If you could think about the greatest lessons you learned, which ones would you choose? In the book “Tools of Titans”, Tim Ferriss collected a total of seventeen questions that dramatically changed his life. Though I’m not a big fan of the “4-Hour Everything” writer, I must admit that the book has some pretty interesting perspectives. During this blog post, I’ll tell you more about a specific question, but, if you want, feel free to click here and check them all. They’re definitely worth reading.

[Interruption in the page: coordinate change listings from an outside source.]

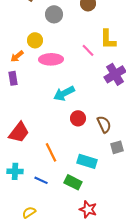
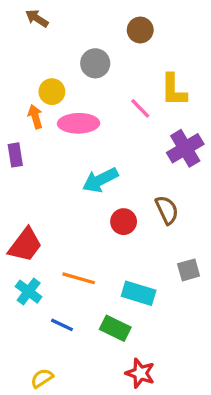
gray circle: (54, 14) -> (95, 63), moved
orange arrow: (17, 56) -> (35, 117), moved, turned 112
brown semicircle: (104, 124) -> (167, 210), moved
orange line: (51, 152) -> (79, 278), turned -48
cyan cross: (15, 171) -> (29, 292), moved, turned 35

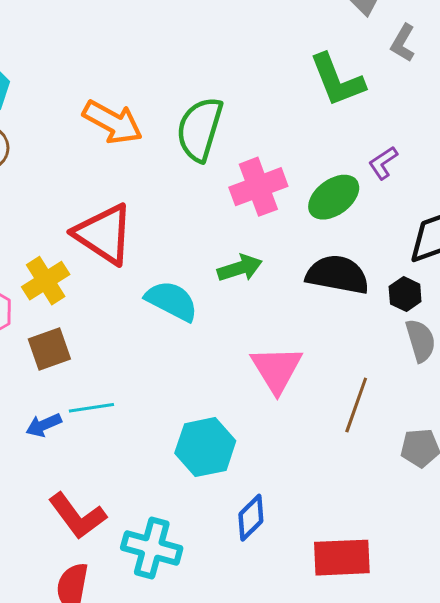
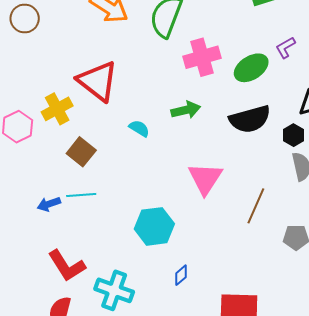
black semicircle: (337, 275) -> (250, 119), turned 150
cyan semicircle: (172, 301) -> (139, 128), size x0.6
brown square: (49, 349) -> (81, 152), moved, turned -36
blue diamond: (251, 518) -> (181, 275), size x0.7

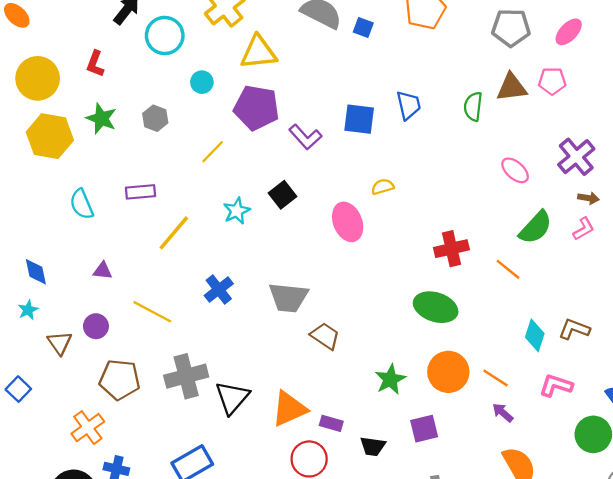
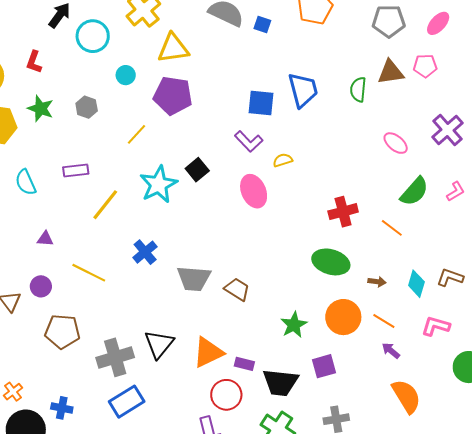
blue trapezoid: (409, 105) -> (303, 90), size x1.4
purple L-shape: (305, 137) -> (249, 141), moved
brown arrow: (588, 198) -> (377, 282), moved
cyan star: (237, 211) -> (158, 184), size x1.6
gray trapezoid: (288, 298) -> (194, 278), moved
gray cross: (186, 376) -> (115, 357), moved
orange cross: (88, 428) -> (13, 392), moved, size x0.7
black trapezoid: (373, 446) -> (280, 382), size x1.6

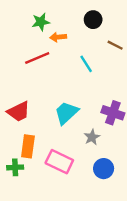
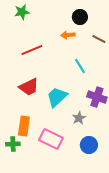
green star: (41, 22) -> (22, 12), moved
orange arrow: (58, 37) -> (68, 35), moved
cyan line: (86, 64) -> (80, 66), moved
red trapezoid: (19, 112) -> (29, 87), moved

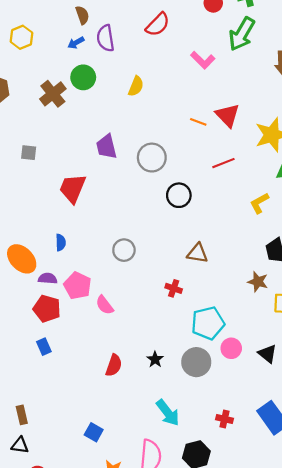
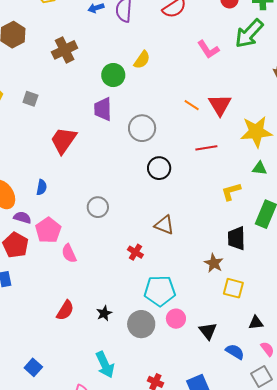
green circle: (83, 77) -> (113, 75), moved

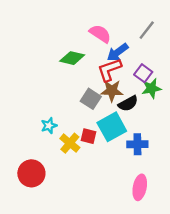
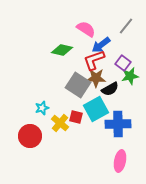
gray square: (91, 99) -> (78, 85), size x1.4
blue cross: (137, 144) -> (118, 124), size x1.4
red circle: (31, 173) -> (30, 136), moved

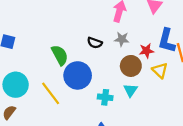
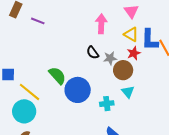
gray star: (122, 39) -> (110, 58), moved
black semicircle: (95, 43) -> (93, 53), moved, turned 48
yellow triangle: (160, 70) -> (131, 34), moved
yellow line: (51, 93) -> (30, 92), moved

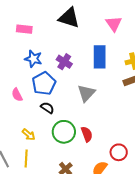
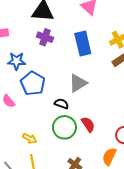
purple cross: (64, 62) -> (45, 37), moved
gray triangle: (86, 93) -> (78, 83), turned 30
black semicircle: (47, 108) -> (61, 104), moved

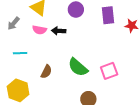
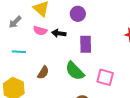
purple rectangle: (108, 15) -> (86, 44), moved
pink square: (109, 71) -> (105, 77), turned 30

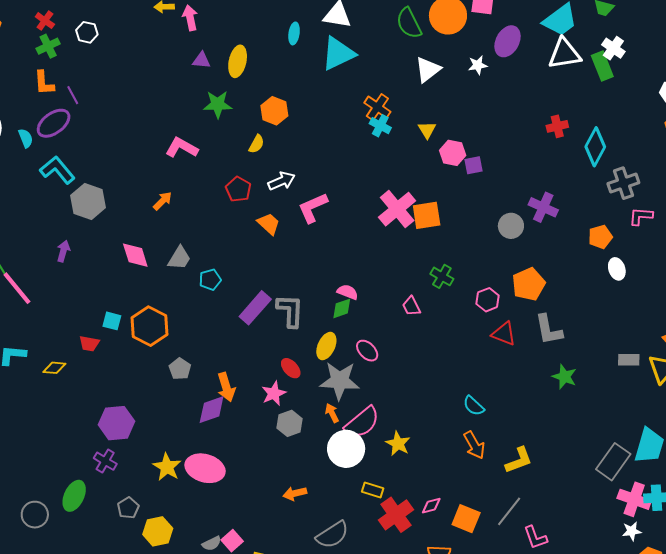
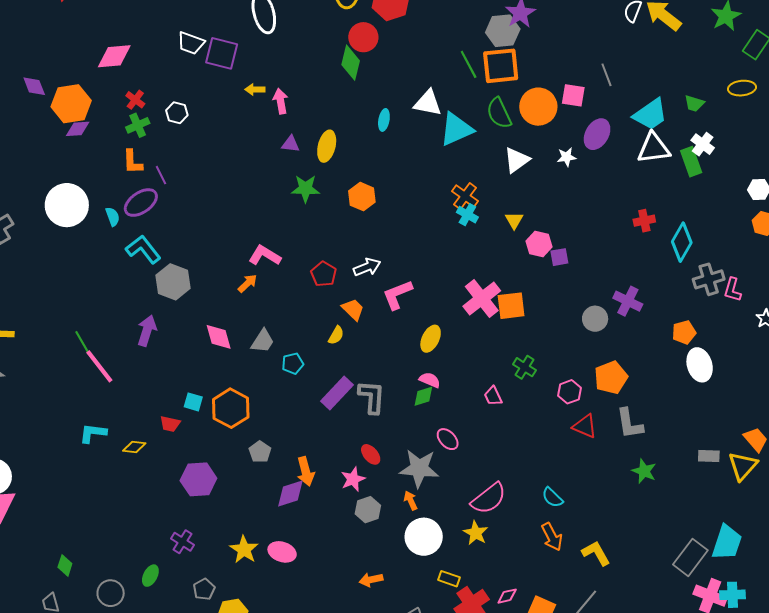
cyan triangle: (338, 53) -> (456, 129), moved
yellow semicircle: (256, 144) -> (336, 335), moved
pink L-shape: (182, 148) -> (265, 255), moved
pink L-shape: (641, 216) -> (732, 290), moved, turned -80
purple arrow: (63, 251) -> (147, 331), size x1.4
white ellipse: (617, 269) -> (700, 365), size x1.5
yellow ellipse: (326, 346) -> (431, 339), moved
pink semicircle: (362, 422) -> (489, 498), moved
purple hexagon: (116, 423) -> (198, 479), moved
yellow L-shape: (519, 460) -> (596, 553), turned -100
pink ellipse: (205, 468) -> (282, 552), size x0.7
green ellipse: (74, 496) -> (150, 576), size x0.7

Welcome to the Jungle! Soundtrack here
Being a bit more serious, imagine a jungle in which we’re all lions competing for the best beef. If you were to choose, would you prefer to hunt the big, delicious antelope or would you just go for the field mice? That’s precisely the question Tim Ferris asks, while quoting a booked called “Buck Up, Suck Up… and Come Back When You Fool Up”, which was written by two of Bill Clinton’s strategist and advisors. Here’s an excerpt:
“A lion is fully capable of capturing, killing and eating a field mouse. But it turns out that the energy required to do so exceeds the caloric content of the mouse itself. So a lion that spent its day hunting and eating field mice would slowly starve to dead. A lion can’t live on field mice. A lion needs an antelope. Antelope are big animals. They take more speed and strength to capture and kill, and once killed, they provide a feast for the lion and her pride. A lion can live a long and happy life on a diet of antelope. The distinction is important. Are you spending all your time and exhausting all your energy catching field mice? In short term it might give you a nice, rewarding feeling. But in the long run, you’re going to die. So ask yourself at the end of the day, “Did I spend today chasing mice or hunting antelope?”
Transposing the metaphor to business, the quote stresses how important it is to make our decisions based on the impact they’ll have. Instead of building our way with small actions, we must go for the big antelope if we want to keep evolving and eventually succeed. Though I agree and understand that those big actions or decisions are the ones we’ll remember, I also think that if we build something only based on big actions, we’ll be constantly skipping the details. And skipping details won’t bring anything good.
Growing mice and how dangerous they can become
When we’re speaking of startups and fast-growing businesses, it is quite common to find digital structures that were built to support needs that appeared with the time. Actions were made as the time passed with no specific strategy or future orientation. Is that a problem? No, it’s good to make decisions. In fact, being adaptable is great and, in the initial stage of everything, it is completely natural to keep iterating and changing things.
When the priority is closing the next round of investment, everything that exists around becomes secondary. But once the goal is achieved, we often notice that the structure we built up until now is no longer strong enough to bear our next steps.
What’s the solution, then? Well, while I was speaking with Justin, he said something that made a lot of sense to me. Already heard of the Pareto Law?Instead of spending all your time hunting antelopes, invest only 80% of that time focused on the big actions. Use the rest 20% to capture the mice to grant that eventually, they won’t grow to the point where they’ll become your predator.